**What this task involves:** Reproduce the Dakota Access Pipeline text word for word, starting at the words "Though the pipeline" and ending after "the globe’s ethane.".

Jessica Reznicek could’ve gotten away with disassembling bits and pieces of the Dakota Access Pipeline (DAPL) in Iowa and South Dakota in 2016 and 2017, slicing through metal with an oxyacetylene cutting welding torch in broad daylight without detection; but eluding the law wasn’t her primary purpose. As she made clear in a claim of responsibility, dated July 24, 2017, she wanted her sabotage of Energy Transfer, LLC’s equipment to spark “public discourse surrounding nonviolent direct action.” Though not a formal legal instrument, the claim expresses her intentions, motivations and aspirations in taking the actions that she did. After the exhaustion of all the usual tactics, after all the public comments, petitions, hunger strikes, marches, rallies, boycotts and encampments failed to stop DAPL’s construction, she had to face her truth: “[A] private corporation … has run rampantly across our country seizing land and polluting our nation’s water supply. You may not agree with our tactics, but you can clearly see the necessity of them in light of the broken federal government and the corporations they protect.”
Though the pipeline has never been properly permitted to send oil under the Missouri River, every day 570,000 barrels of oil (with an expanded capacity of 750,000 barrels and ultimately 1.1 million barrels) move through it. The current flow represents approximately 40 percent of the output from the Bakken oil fields per day. On September 10, 2020, the Army Corps of Engineers published its intention to prepare an Environmental Impact Statement, but at present the full extent of the pipeline’s contribution to climate change is unknown. In 2016 the National Oceanic and Atmospheric Administration found that North Dakota’s Bakken oil and gas field was responsible for leaking 275,000 tons of methane per year; and researchers at the University of Michigan found that the combined field in North Dakota and Montana is emitting roughly 2 percent (about 250,000 tons per year) of the globe’s ethane.

**Exercise data:**
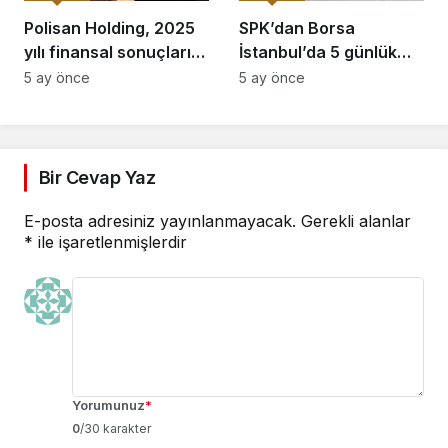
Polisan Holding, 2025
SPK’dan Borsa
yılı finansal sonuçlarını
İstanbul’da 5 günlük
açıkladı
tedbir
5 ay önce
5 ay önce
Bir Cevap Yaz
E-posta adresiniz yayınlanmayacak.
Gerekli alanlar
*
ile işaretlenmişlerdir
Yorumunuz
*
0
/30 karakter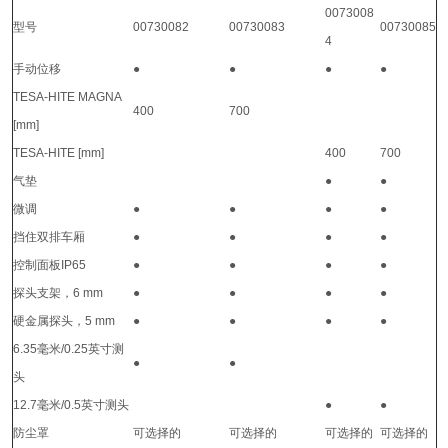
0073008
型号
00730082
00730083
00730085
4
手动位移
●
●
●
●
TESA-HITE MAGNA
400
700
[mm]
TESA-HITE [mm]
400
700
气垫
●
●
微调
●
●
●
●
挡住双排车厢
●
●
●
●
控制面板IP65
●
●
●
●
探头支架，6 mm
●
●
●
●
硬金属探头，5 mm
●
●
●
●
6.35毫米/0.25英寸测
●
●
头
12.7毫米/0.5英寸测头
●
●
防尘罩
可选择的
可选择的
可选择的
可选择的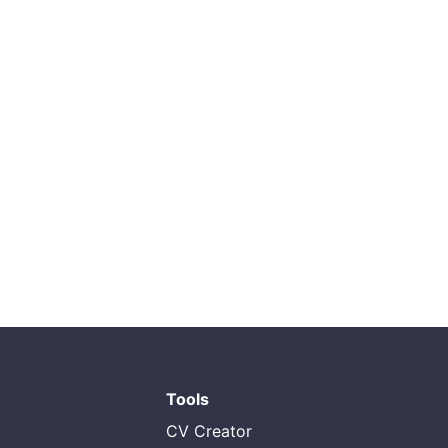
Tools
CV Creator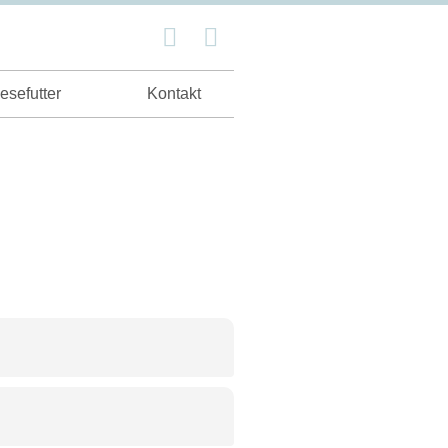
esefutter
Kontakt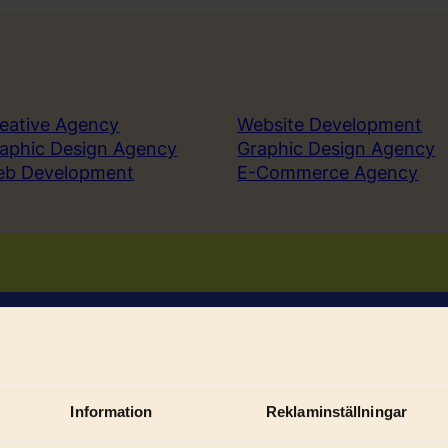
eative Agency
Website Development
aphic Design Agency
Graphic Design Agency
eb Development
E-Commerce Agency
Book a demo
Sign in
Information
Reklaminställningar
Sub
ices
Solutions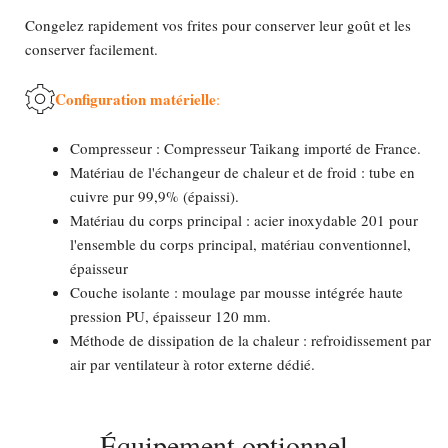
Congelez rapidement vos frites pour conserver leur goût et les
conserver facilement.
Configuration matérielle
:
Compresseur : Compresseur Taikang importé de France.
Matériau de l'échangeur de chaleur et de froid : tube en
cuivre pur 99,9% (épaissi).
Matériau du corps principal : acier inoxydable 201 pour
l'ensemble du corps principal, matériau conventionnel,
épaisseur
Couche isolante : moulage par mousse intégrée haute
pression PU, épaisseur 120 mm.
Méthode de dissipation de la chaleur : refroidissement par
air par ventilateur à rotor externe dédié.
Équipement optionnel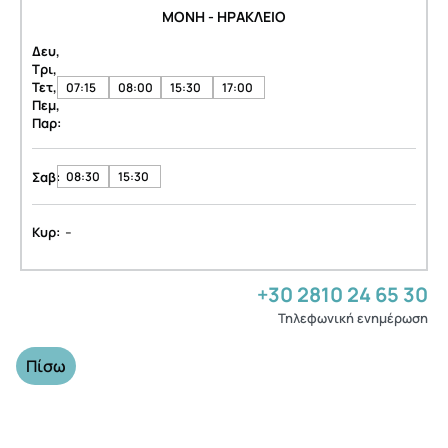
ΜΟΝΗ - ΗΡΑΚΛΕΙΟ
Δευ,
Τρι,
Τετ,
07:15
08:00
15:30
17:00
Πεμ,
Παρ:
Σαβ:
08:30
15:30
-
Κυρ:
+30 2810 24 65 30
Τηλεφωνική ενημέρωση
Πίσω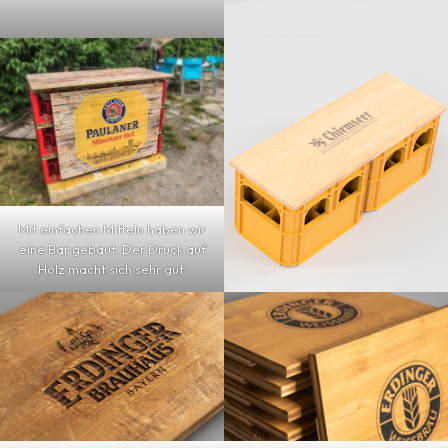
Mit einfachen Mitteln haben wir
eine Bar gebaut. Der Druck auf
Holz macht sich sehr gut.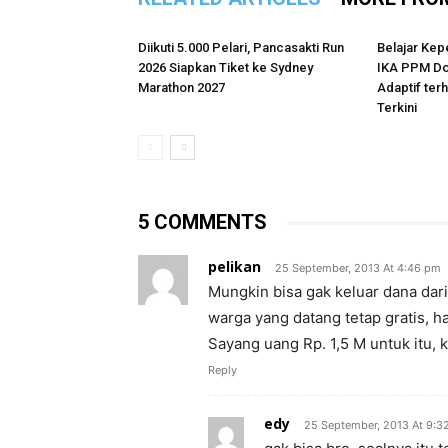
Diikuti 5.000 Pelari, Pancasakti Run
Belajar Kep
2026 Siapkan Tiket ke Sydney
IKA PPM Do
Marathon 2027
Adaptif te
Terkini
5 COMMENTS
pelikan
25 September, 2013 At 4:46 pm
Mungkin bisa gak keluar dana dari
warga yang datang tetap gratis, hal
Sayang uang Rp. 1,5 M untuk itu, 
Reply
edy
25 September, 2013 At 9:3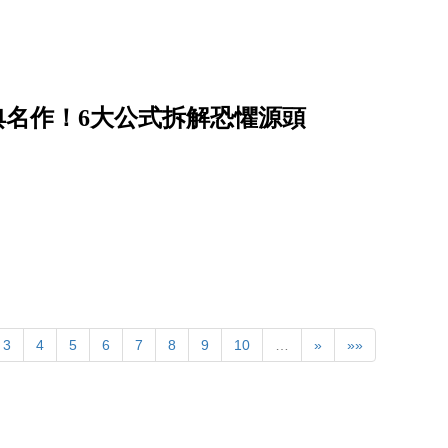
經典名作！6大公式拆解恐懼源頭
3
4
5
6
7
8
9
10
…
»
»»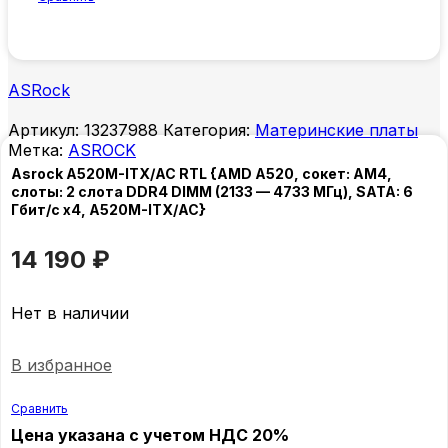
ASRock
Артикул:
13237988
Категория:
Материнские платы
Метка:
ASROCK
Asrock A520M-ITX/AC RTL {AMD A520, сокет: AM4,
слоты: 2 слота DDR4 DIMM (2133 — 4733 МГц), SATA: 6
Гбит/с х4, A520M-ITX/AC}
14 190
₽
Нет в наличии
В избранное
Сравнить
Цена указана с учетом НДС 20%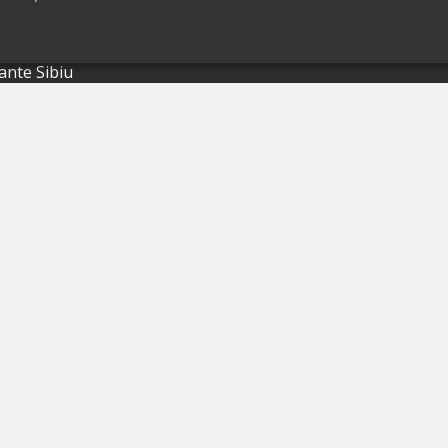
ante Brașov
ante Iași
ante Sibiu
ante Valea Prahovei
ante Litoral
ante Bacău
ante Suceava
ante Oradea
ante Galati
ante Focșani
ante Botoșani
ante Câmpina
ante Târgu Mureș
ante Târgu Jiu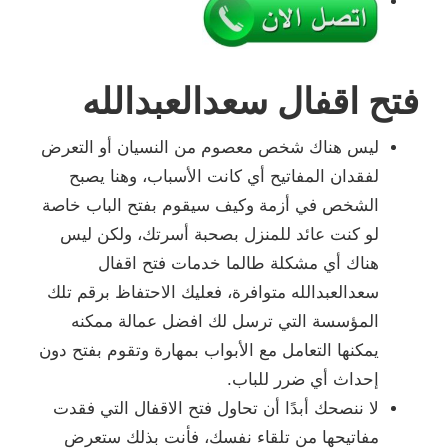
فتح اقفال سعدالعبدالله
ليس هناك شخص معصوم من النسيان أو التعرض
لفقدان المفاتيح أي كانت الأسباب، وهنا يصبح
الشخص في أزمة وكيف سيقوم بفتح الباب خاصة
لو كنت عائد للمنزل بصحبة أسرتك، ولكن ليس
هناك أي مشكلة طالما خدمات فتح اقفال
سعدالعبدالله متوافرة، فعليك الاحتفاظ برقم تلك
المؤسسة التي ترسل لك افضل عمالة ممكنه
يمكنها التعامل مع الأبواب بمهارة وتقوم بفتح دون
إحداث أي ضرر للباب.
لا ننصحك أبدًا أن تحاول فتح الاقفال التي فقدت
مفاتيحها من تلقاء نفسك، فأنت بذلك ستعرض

**Finished task:**
Though the pipeline has never been properly permitted to send oil under the Missouri River, every day 570,000 barrels of oil (with an expanded capacity of 750,000 barrels and ultimately 1.1 million barrels) move through it. The current flow represents approximately 40 percent of the output from the Bakken oil fields per day. On September 10, 2020, the Army Corps of Engineers published its intention to prepare an Environmental Impact Statement, but at present the full extent of the pipeline’s contribution to climate change is unknown. In 2016 the National Oceanic and Atmospheric Administration found that North Dakota’s Bakken oil and gas field was responsible for leaking 275,000 tons of methane per year; and researchers at the University of Michigan found that the combined field in North Dakota and Montana is emitting roughly 2 percent (about 250,000 tons per year) of the globe’s ethane.